== Segment start ==

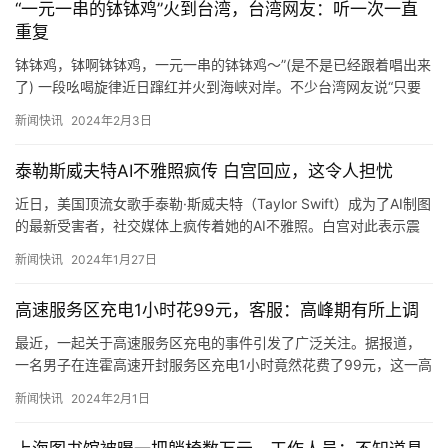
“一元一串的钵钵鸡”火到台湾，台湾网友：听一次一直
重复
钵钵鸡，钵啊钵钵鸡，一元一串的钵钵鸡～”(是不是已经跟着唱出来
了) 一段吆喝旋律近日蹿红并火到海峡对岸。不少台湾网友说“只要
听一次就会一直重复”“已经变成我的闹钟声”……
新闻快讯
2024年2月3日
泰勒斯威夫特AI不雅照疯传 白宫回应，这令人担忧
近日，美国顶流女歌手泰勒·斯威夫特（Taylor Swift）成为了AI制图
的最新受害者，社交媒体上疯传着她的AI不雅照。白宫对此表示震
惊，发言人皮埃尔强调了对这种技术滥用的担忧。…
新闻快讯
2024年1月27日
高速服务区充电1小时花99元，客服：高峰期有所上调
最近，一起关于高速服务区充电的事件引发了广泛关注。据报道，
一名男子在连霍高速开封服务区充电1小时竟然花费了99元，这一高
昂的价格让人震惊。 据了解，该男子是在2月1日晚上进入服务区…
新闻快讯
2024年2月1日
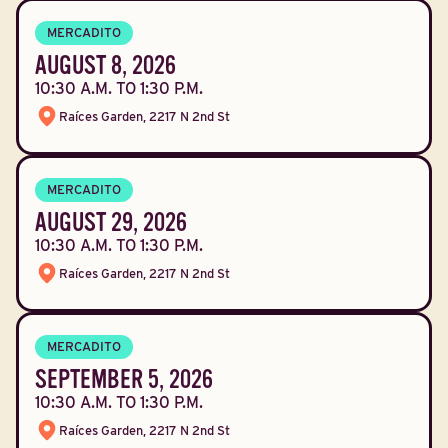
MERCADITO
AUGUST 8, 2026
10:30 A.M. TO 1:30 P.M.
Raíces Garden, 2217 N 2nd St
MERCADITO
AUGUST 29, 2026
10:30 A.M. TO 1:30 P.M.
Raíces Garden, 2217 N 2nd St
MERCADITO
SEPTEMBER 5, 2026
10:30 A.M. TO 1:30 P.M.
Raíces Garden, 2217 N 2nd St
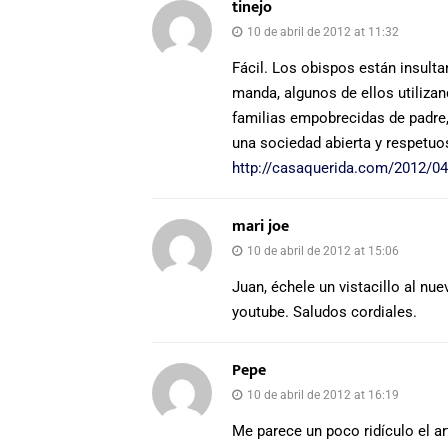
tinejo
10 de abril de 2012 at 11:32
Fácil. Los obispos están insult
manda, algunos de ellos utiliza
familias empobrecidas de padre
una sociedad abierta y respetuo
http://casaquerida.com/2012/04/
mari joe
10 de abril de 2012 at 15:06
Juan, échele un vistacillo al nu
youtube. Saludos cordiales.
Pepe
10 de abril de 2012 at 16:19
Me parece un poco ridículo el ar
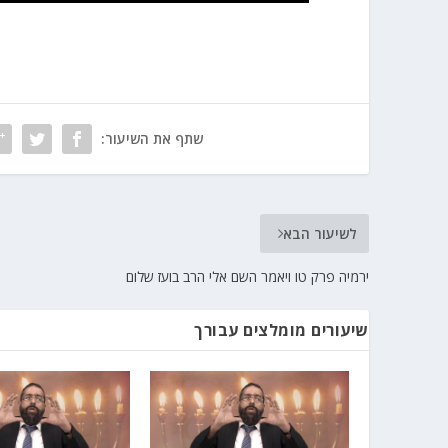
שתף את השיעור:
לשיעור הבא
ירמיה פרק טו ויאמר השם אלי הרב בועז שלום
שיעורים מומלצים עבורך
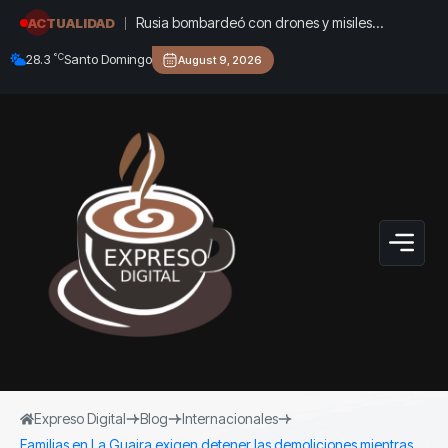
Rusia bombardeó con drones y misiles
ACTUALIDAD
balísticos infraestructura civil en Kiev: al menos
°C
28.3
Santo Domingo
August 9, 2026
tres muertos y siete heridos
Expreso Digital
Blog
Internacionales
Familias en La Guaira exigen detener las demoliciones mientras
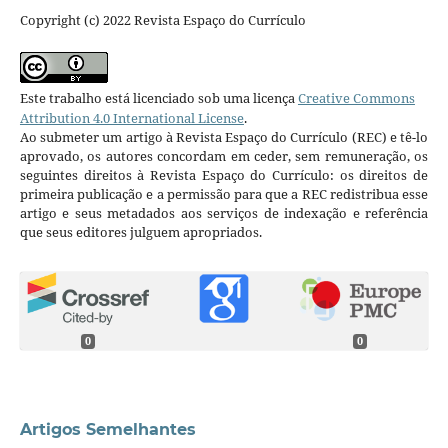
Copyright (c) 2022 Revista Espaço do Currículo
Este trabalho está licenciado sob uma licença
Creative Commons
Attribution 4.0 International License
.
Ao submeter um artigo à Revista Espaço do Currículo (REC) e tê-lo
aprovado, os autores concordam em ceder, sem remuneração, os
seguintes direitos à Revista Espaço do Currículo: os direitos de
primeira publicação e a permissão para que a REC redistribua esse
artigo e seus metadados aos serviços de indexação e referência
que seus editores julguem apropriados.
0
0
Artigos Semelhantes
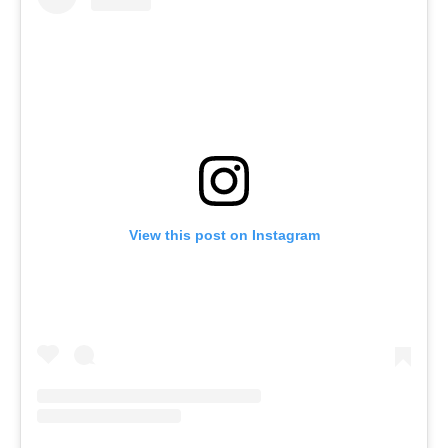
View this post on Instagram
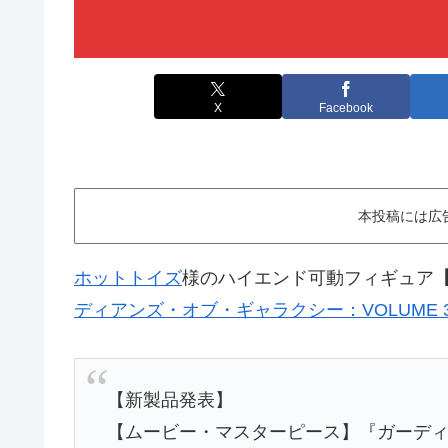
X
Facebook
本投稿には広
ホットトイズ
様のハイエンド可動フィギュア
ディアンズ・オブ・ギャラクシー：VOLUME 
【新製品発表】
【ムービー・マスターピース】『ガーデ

== Segment end ==
== Segment start ==

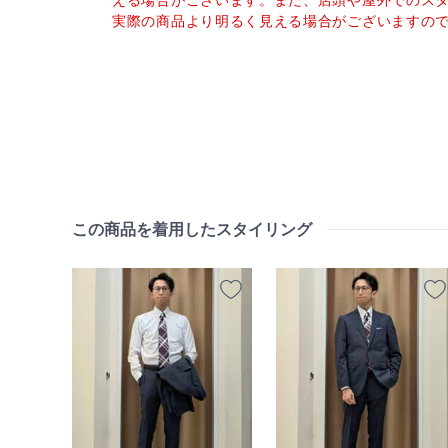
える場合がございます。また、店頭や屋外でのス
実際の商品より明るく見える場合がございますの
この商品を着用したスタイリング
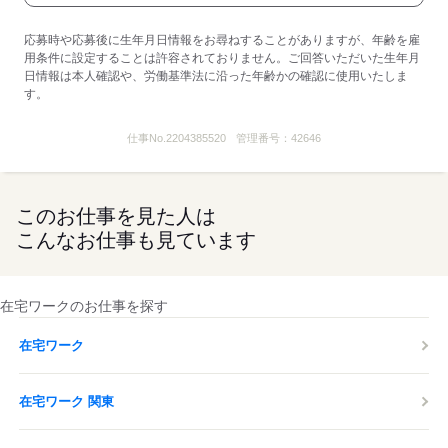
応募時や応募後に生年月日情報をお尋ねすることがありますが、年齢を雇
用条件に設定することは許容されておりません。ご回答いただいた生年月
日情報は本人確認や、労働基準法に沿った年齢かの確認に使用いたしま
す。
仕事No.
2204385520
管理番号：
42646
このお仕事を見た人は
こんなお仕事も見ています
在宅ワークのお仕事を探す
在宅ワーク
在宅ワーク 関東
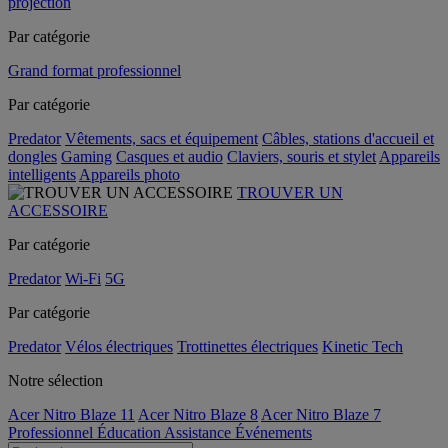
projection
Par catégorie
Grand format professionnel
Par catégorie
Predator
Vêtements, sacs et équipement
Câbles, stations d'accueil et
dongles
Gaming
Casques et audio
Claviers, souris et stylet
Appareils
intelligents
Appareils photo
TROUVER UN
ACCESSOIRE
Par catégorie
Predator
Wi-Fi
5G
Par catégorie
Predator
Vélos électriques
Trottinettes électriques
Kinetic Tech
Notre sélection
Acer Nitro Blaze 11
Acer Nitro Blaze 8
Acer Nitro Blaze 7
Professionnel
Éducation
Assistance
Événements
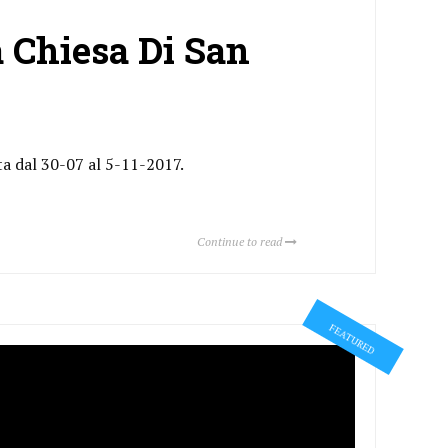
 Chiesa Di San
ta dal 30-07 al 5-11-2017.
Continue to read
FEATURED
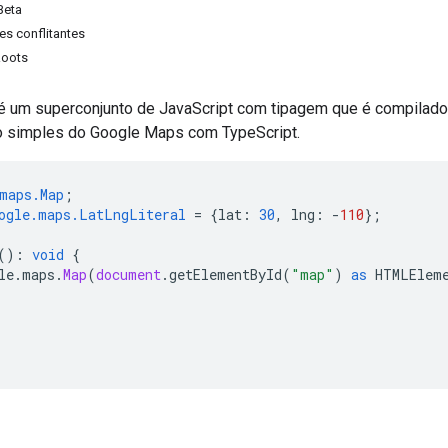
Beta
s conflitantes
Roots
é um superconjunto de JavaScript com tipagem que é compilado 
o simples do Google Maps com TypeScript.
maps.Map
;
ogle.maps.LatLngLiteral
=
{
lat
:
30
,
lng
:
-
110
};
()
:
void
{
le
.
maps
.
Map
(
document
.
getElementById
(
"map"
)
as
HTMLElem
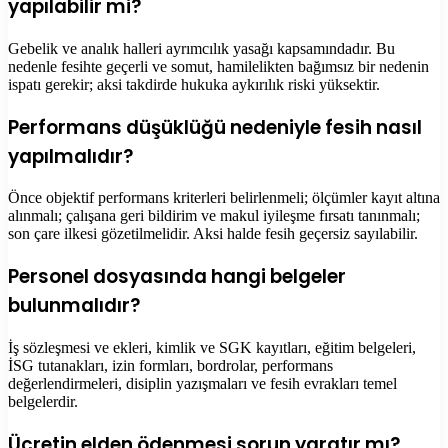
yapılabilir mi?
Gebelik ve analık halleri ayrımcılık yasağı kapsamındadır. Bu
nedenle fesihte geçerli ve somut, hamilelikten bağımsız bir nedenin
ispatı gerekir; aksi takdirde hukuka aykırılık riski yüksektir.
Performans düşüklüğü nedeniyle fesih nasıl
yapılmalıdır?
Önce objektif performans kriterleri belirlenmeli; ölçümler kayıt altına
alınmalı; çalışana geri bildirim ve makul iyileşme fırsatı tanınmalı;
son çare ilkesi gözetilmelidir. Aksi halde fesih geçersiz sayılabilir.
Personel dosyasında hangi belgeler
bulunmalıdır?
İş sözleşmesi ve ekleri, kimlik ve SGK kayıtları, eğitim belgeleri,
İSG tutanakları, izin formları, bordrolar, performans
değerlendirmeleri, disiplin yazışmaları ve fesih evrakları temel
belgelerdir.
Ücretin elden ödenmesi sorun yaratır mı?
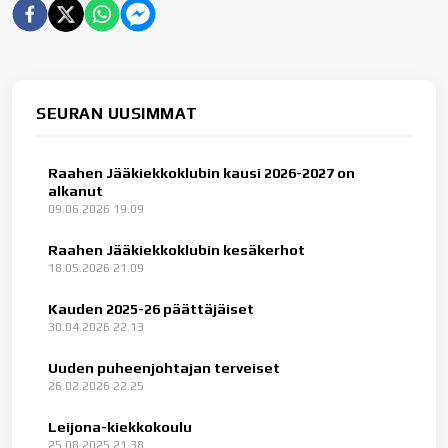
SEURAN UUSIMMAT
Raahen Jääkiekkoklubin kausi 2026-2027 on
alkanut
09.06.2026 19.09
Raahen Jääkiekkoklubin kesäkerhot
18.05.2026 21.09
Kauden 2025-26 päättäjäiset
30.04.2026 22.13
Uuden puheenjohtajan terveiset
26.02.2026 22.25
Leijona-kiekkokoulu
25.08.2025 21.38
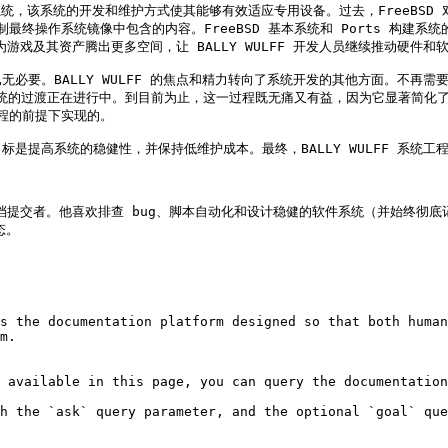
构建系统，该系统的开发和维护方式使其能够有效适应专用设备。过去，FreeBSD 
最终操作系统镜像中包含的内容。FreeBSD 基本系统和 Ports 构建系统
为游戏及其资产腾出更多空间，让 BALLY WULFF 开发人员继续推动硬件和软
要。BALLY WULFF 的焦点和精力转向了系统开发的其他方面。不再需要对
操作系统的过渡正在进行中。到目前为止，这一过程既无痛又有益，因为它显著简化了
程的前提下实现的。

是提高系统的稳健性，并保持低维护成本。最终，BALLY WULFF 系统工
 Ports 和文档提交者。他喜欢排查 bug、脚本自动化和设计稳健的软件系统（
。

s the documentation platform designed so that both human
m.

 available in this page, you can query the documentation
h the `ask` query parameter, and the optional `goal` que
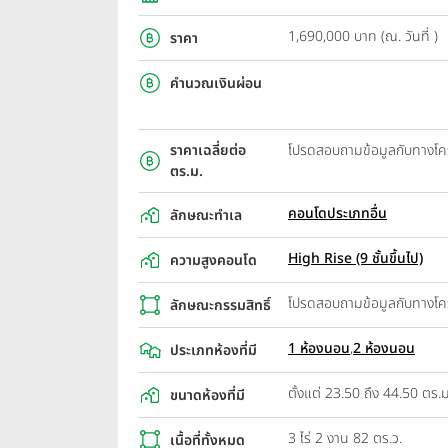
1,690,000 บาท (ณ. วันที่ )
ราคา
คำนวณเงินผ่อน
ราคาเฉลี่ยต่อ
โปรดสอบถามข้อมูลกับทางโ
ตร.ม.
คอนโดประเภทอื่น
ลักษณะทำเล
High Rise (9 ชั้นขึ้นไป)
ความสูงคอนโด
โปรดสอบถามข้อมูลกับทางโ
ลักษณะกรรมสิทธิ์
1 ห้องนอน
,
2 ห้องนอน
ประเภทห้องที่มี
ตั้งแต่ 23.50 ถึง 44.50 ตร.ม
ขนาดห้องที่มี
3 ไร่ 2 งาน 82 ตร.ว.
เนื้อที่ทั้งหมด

== Segment end ==
== Segment start ==

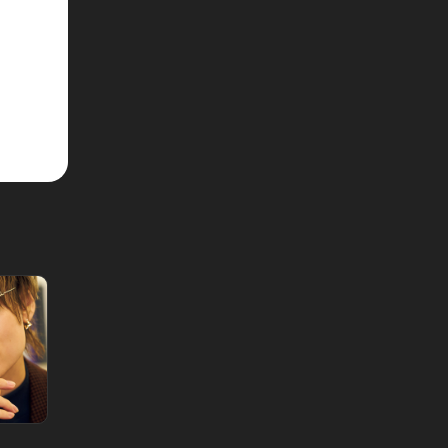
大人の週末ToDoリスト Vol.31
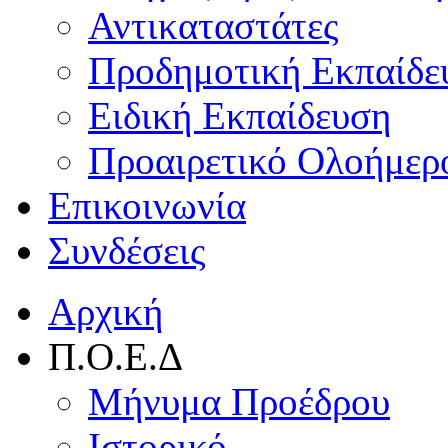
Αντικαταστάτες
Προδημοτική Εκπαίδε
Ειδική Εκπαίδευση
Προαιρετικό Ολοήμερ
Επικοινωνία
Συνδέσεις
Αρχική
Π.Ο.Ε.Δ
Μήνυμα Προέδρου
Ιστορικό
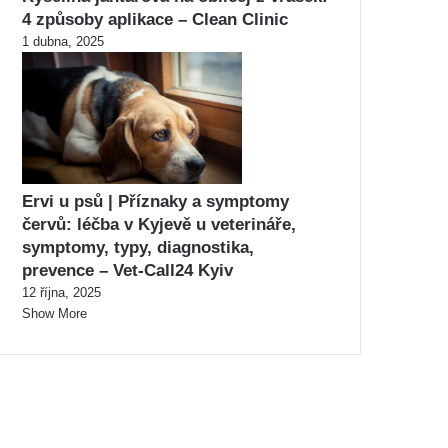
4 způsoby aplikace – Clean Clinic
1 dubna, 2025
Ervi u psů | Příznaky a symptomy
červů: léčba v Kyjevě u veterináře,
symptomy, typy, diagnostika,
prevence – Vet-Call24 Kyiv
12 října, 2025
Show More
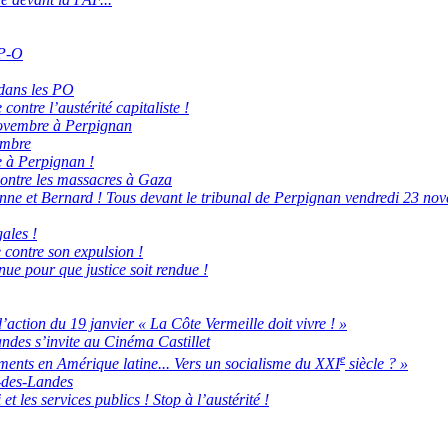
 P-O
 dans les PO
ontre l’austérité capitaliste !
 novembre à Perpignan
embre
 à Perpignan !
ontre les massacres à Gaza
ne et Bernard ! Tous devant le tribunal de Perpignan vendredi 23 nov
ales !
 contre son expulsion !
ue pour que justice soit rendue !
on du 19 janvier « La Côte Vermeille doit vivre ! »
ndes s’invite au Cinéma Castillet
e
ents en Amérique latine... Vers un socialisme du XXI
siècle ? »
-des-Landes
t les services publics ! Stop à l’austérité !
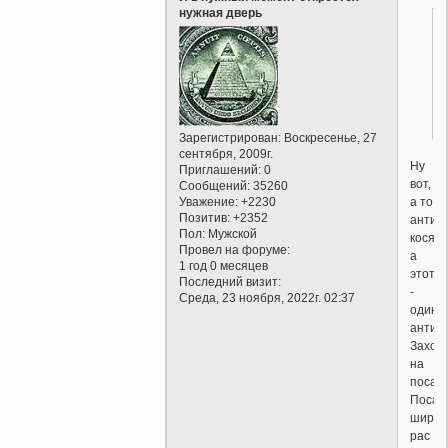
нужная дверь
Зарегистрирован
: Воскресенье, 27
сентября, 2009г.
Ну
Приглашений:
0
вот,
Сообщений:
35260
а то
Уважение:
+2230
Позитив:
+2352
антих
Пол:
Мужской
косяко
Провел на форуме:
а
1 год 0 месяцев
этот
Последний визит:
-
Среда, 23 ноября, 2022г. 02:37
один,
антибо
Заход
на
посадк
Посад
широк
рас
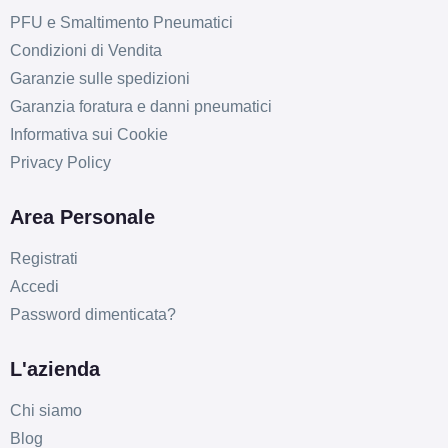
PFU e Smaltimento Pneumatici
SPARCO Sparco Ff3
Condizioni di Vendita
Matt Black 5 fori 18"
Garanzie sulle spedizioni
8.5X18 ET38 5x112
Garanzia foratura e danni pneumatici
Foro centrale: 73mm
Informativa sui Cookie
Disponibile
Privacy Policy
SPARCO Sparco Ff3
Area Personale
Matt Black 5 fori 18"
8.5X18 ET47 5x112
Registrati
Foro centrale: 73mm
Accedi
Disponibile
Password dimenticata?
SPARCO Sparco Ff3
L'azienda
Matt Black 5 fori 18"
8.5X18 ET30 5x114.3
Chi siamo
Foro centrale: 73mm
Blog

== Segment end ==

**Problem description**
State, as a bare number, how many lines of the material contain "一元一串的钵钵鸡".

**Solution for this exercise**
2